Job Specification / Skills and Competencies
Must Have
- 12+ years of progressive experience in IT service delivery, operations management, or managed services.
- Proven experience managing cloud-hosted infrastructure environments - Azure (strongly preferred), AWS, or GCP.
- Strong working knowledge of ITIL v3/v4 - Incident, Problem, Change, and Service Level Management.
- Experience managing 24x7 infrastructure or NOC support operations with L1/L2/L3 team structures.
- Demonstrated ability to manage SLAs, run incident bridges, conduct war rooms, and own escalations end-to-end.
- Excellent stakeholder management and executive communication skills - able to present to C-suite audiences.
- Hands-on experience with ITSM platforms such as ServiceNow, Remedy, or equivalent.
- Strong analytical mindset - ability to build dashboards, interpret operational data, and drive improvement actions.
Good to Have
- Azure Administrator, AWS Solutions Architect, or GCP equivalent cloud certification.
- ITIL 4 Foundation or Managing Professional certification.
- Exposure to SRE principles - error budgets, SLOs, toil management, and reliability engineering practices.
- Experience evaluating or deploying AIOps or observability platforms.
- Familiarity with FinOps frameworks and cloud cost management tools.
- Knowledge of DevOps/DevSecOps practices, CI/CD pipelines, and IaC tooling.
- PMP, PRINCE2, or equivalent project management certification.
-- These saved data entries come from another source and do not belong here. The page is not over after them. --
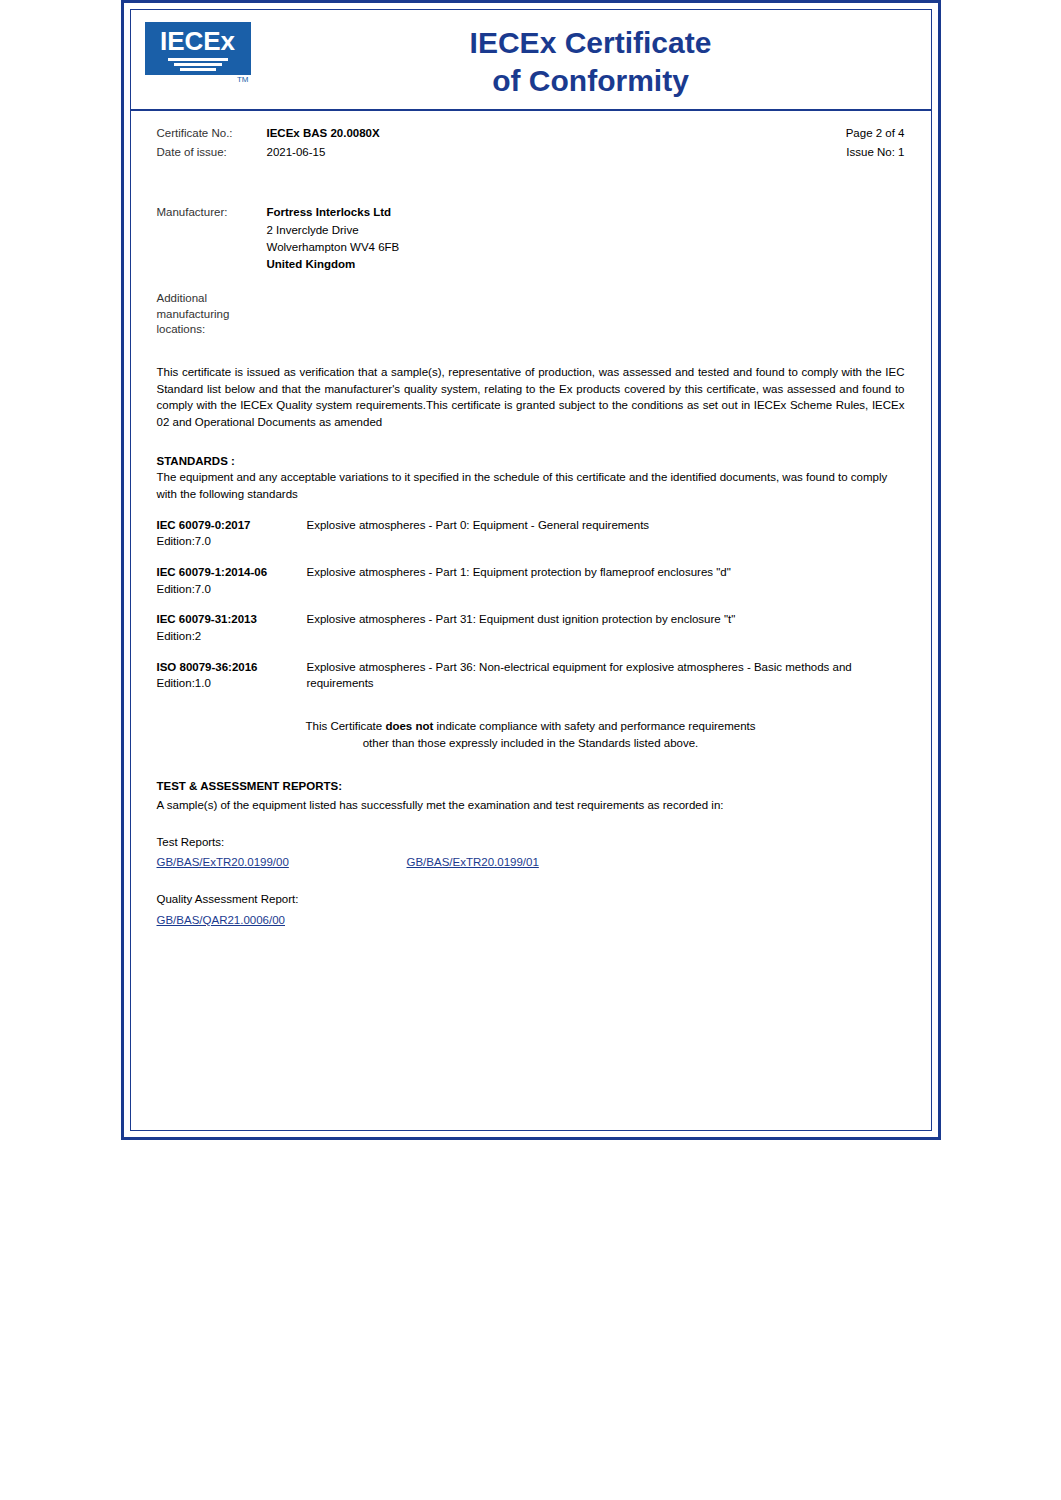IECEx
TM
IECEx Certificate
of Conformity
Certificate No.:
IECEx BAS 20.0080X
Page 2 of 4
Date of issue:
2021-06-15
Issue No: 1
Manufacturer:
Fortress Interlocks Ltd
2 Inverclyde Drive
Wolverhampton WV4 6FB
United Kingdom
Additional
manufacturing
locations:
This certificate is issued as verification that a sample(s), representative of production, was assessed and tested and found to comply with the IEC Standard list below and that the manufacturer's quality system, relating to the Ex products covered by this certificate, was assessed and found to comply with the IECEx Quality system requirements.This certificate is granted subject to the conditions as set out in IECEx Scheme Rules, IECEx 02 and Operational Documents as amended
STANDARDS :
The equipment and any acceptable variations to it specified in the schedule of this certificate and the identified documents, was found to comply with the following standards
IEC 60079-0:2017
Edition:7.0
Explosive atmospheres - Part 0: Equipment - General requirements
IEC 60079-1:2014-06
Edition:7.0
Explosive atmospheres - Part 1: Equipment protection by flameproof enclosures "d"
IEC 60079-31:2013
Edition:2
Explosive atmospheres - Part 31: Equipment dust ignition protection by enclosure "t"
ISO 80079-36:2016
Edition:1.0
Explosive atmospheres - Part 36: Non-electrical equipment for explosive atmospheres - Basic methods and requirements
This Certificate does not indicate compliance with safety and performance requirements
other than those expressly included in the Standards listed above.
TEST & ASSESSMENT REPORTS:
A sample(s) of the equipment listed has successfully met the examination and test requirements as recorded in:
Test Reports:
GB/BAS/ExTR20.0199/00
GB/BAS/ExTR20.0199/01
Quality Assessment Report:
GB/BAS/QAR21.0006/00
- To adhere to ISMS policies and procedures.
Tools & Technologies
Azure / AWS / GCP - Azure Monitor, Log Analytics, App Insights, Azure VMs, AKS, App Services, Azure AD/Entra ID, VNets, NSGs, Azure Firewall
ITSM Tools -ServiceNow, Remedy, Jira Service Management or equivalent
Monitoring - Datadog, Dynatrace, Grafana, OpsGenie, Azure Monitor
Automation / IaC - Terraform, Ansible, Azure DevOps, GitHub Actions, PowerShell, Python
AIOps / AI Tools - Dynatrace Davis AI, ServiceNow AIOps, Copilot for Azure or equivalent
Networking - TCP/IP, DNS, VPN, Firewall (Fortinet/Palo Alto/Cisco), VNets, NSGs, Load Balancers
Reporting -Power BI, Tableau, Excel - for operational dashboards and SLA reporting
Certifications Desired
- ITIL 4 Foundation or Managing Professional
- PMP / PRINCE2 / SAFe Agilist
- Microsoft Azure Administrator (AZ-104) or Azure Solutions Architect (AZ-305)
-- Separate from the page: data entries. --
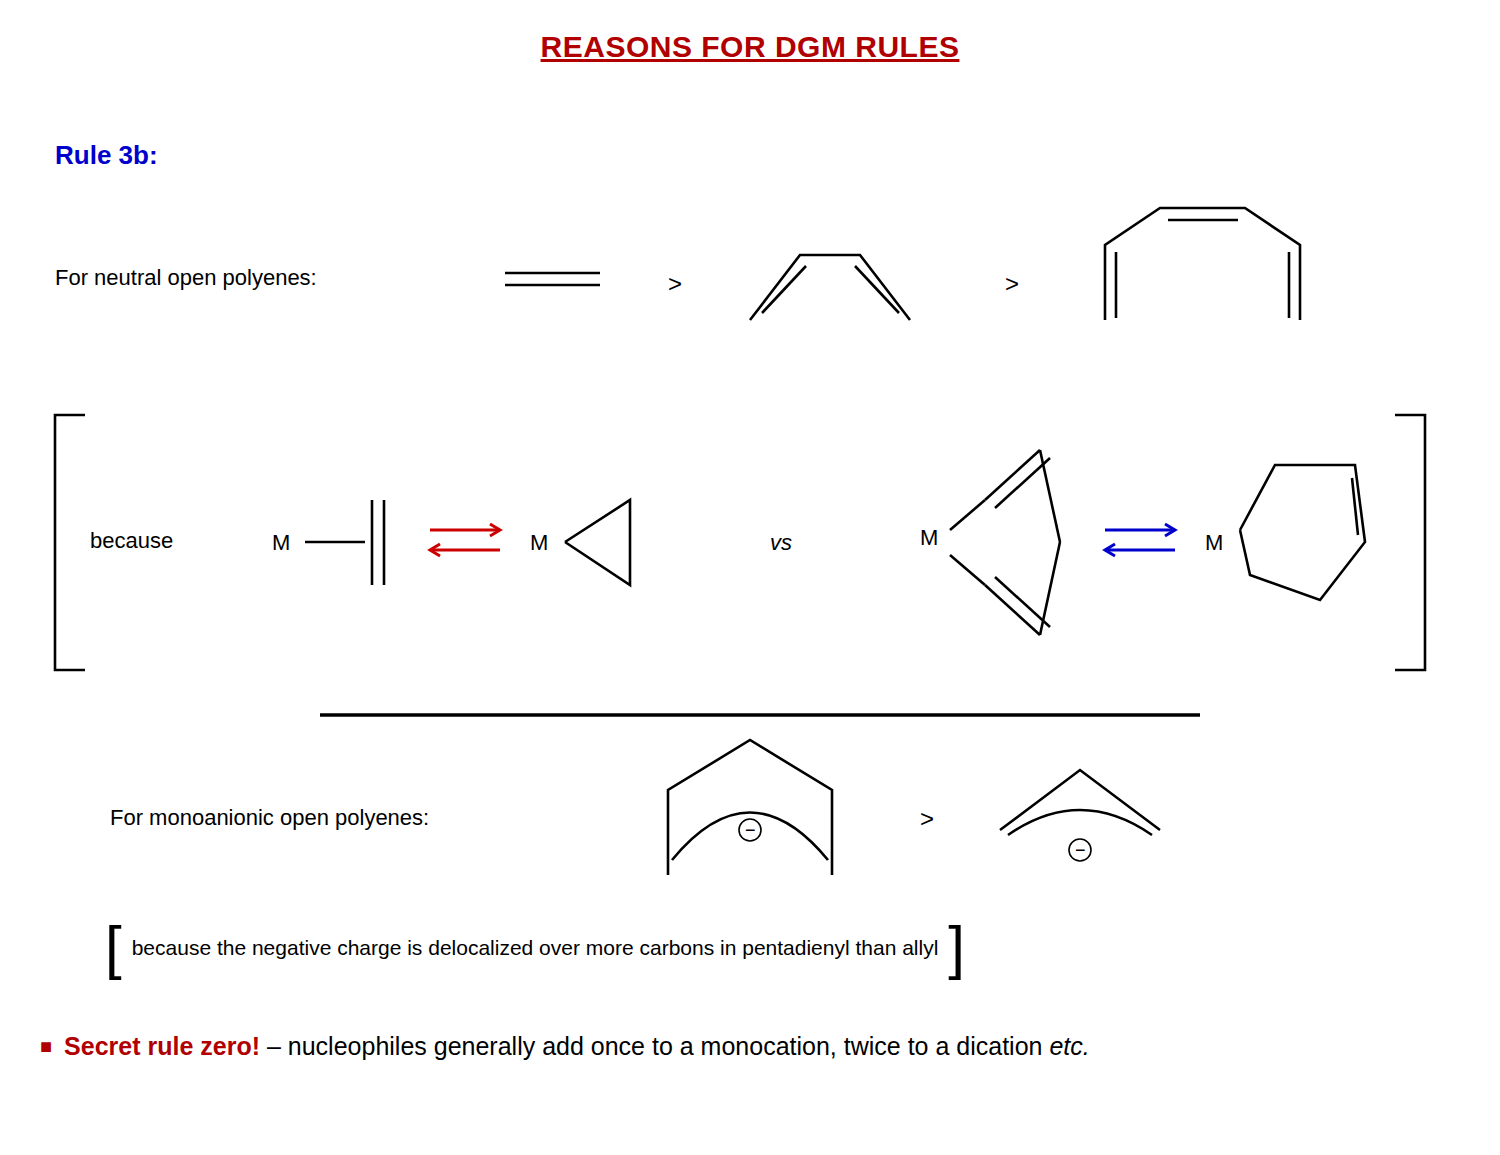REASONS FOR DGM RULES
Rule 3b:
For neutral open polyenes:
> >
because
vs
M M M M
For monoanionic open polyenes:
>
[ because the negative charge is delocalized over more carbons in pentadienyl than allyl ]
■Secret rule zero! – nucleophiles generally add once to a monocation, twice to a dication etc.
− −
- AWS Certified SysOps Administrator or Solutions Architect
Work Model
- Primary work location: Thiruvananthapuram / Kochi - Hybrid model applicable.
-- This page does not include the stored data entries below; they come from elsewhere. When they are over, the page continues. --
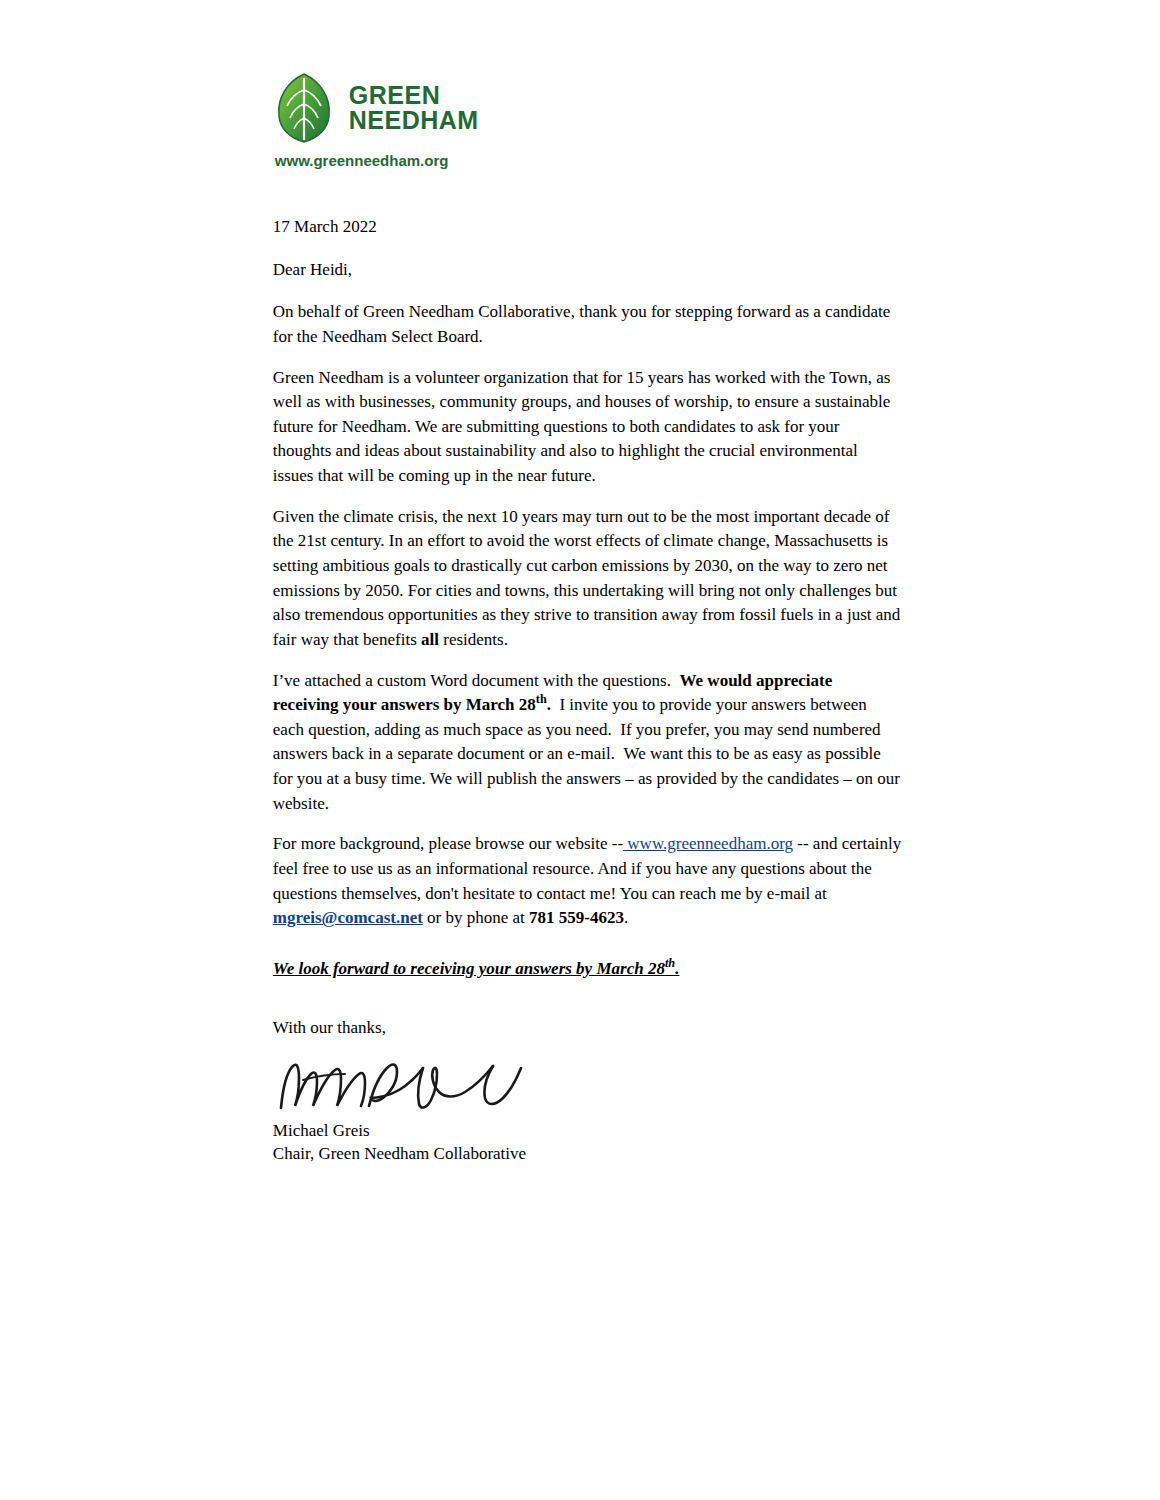GREEN NEEDHAM
www.greenneedham.org
17 March 2022
Dear Heidi,
On behalf of Green Needham Collaborative, thank you for stepping forward as a candidate for the Needham Select Board.
Green Needham is a volunteer organization that for 15 years has worked with the Town, as well as with businesses, community groups, and houses of worship, to ensure a sustainable future for Needham. We are submitting questions to both candidates to ask for your thoughts and ideas about sustainability and also to highlight the crucial environmental issues that will be coming up in the near future.
Given the climate crisis, the next 10 years may turn out to be the most important decade of the 21st century. In an effort to avoid the worst effects of climate change, Massachusetts is setting ambitious goals to drastically cut carbon emissions by 2030, on the way to zero net emissions by 2050. For cities and towns, this undertaking will bring not only challenges but also tremendous opportunities as they strive to transition away from fossil fuels in a just and fair way that benefits all residents.
I’ve attached a custom Word document with the questions. We would appreciate receiving your answers by March 28th. I invite you to provide your answers between each question, adding as much space as you need. If you prefer, you may send numbered answers back in a separate document or an e-mail. We want this to be as easy as possible for you at a busy time. We will publish the answers – as provided by the candidates – on our website.
For more background, please browse our website -- www.greenneedham.org -- and certainly feel free to use us as an informational resource. And if you have any questions about the questions themselves, don't hesitate to contact me! You can reach me by e-mail at mgreis@comcast.net or by phone at 781 559-4623.
We look forward to receiving your answers by March 28th.
With our thanks,
Michael Greis
Chair, Green Needham Collaborative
- Work standard US/UK business hours, including availability for after-hours on-call escalations.
- Expected to participate in client governance calls across global time zones (US/UK shifts as required).
- Role demands full ownership of service delivery outcomes across the managed infrastructure portfolio.
- Adherence to Experion's Information Security Management policies and procedures is mandatory.